La profusion des projets – plus ou moins aboutis –, l’engouement du public et des investisseurs envers les drones et les taux de croissance astronomique promis par les analystes incitent cependant à la prudence : comme chaque innovation technologique majeure, les drones suscitent de fortes attentes. Le marché reste pour l’instant embryonnaire, et ses acteurs ont encore tout à prouver.

Christian Viguié
PDG DE DELTA DRONE
« Ce n’est que le début... »

CRÉÉ À GRENOBLE EN 2011, Delta Drone vient d’ouvrir une filiale en Afrique du Sud. Agriculture, mines, forêts, panneaux solaires : son PDG Christian Viguié nous parle de ses projets, et des interrogations des États face à ces intrigants aéronefs, dans un contexte géopolitique tendu. Mais il invite aussi à relativiser : limités en autonomie comme en charge, les drones ne pourront pas totalement se substituer aux autres véhicules ou aux satellites.

AM : Parlez-nous de vos projets.
Christian Viguié : On s’efforce de se concentrer sur des secteurs d’activité relativement restreints, pour ne pas s’éparpiller. En France, nous travaillons avec Airbus sur le développement de l’agriculture raisonnée, moins gourmande en engrais et pesticides. On travaille aussi, en Savoie, sur le patrimoine forestier, avec un algorithme qui permet de géolocaliser chaque arbre, de connaître sa hauteur, son diamètre, et ainsi de mesurer le cubage de la forêt ! C’est assez bluffant. RocketMine est spécialiste de la cartographie minière. Aussi, un drone couplé à une caméra thermique peut permettre de surveiller un parc de panneaux solaires. La miniaturisation de certains scanners, pour l’instant utilisables seulement avec des hélicoptères, ouvrira encore de nouvelles perspectives.
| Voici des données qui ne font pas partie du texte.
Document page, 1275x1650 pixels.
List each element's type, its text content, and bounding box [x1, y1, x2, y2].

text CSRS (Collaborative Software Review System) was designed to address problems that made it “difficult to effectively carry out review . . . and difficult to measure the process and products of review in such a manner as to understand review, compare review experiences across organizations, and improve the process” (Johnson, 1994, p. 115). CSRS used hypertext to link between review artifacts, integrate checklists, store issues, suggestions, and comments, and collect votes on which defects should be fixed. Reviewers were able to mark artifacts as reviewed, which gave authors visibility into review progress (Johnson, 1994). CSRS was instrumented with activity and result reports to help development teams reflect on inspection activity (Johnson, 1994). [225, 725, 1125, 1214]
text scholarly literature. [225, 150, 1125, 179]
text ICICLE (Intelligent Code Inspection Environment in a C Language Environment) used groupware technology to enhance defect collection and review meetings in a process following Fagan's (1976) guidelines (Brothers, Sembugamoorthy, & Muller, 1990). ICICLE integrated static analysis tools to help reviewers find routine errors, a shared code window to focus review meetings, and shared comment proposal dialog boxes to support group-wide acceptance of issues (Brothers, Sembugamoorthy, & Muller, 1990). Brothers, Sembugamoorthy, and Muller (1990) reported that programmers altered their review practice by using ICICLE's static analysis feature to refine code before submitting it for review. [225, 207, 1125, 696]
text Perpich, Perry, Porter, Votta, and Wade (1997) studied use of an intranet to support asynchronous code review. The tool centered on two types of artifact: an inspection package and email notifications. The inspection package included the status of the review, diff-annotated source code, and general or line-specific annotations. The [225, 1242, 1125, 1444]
Est-ce le « couteau suisse » du futur ?
Le drone est un outil extrêmement intéressant pour travailler à basse altitude, sur une surface restreinte – quelques centaines d’hectares – et transporter un poids maximum de quelques centaines de grammes. Ce n’est donc pas toujours l’outil le plus pertinent : il intervient en complémentarité avec d’autres moyens – satellite, hélicoptère –, et là, l’effet combinatoire est formidable.

Il suscite aussi de nombreuses craintes…
Risque terroriste, espionnage… Le sujet est anxiogène. Dans certains pays du continent, la simple évocation du mot « drone » fait froncer les sourcils. Nous sommes encore au balbutiement de cette technologie, et il est compréhensible qu’elle puisse être perçue comme perturbante et dérangeante. Mais beaucoup de gens confondent tout, les petits drones de loisir chinois qui ont inondé le marché, les drones professionnels comme les nôtres, où le pilote doit se trouver physiquement présent lors du vol, et les drones militaires qui sont, eux, pilotés à des milliers de kilomètres de distance ! Nous entretenons des liens extrêmement réguliers avec les autorités locales. Au Maroc, où le survol de drone est pourtant interdit par la réglementation, les autorités nous font confiance, et elles nous accordent les dérogations nécessaires.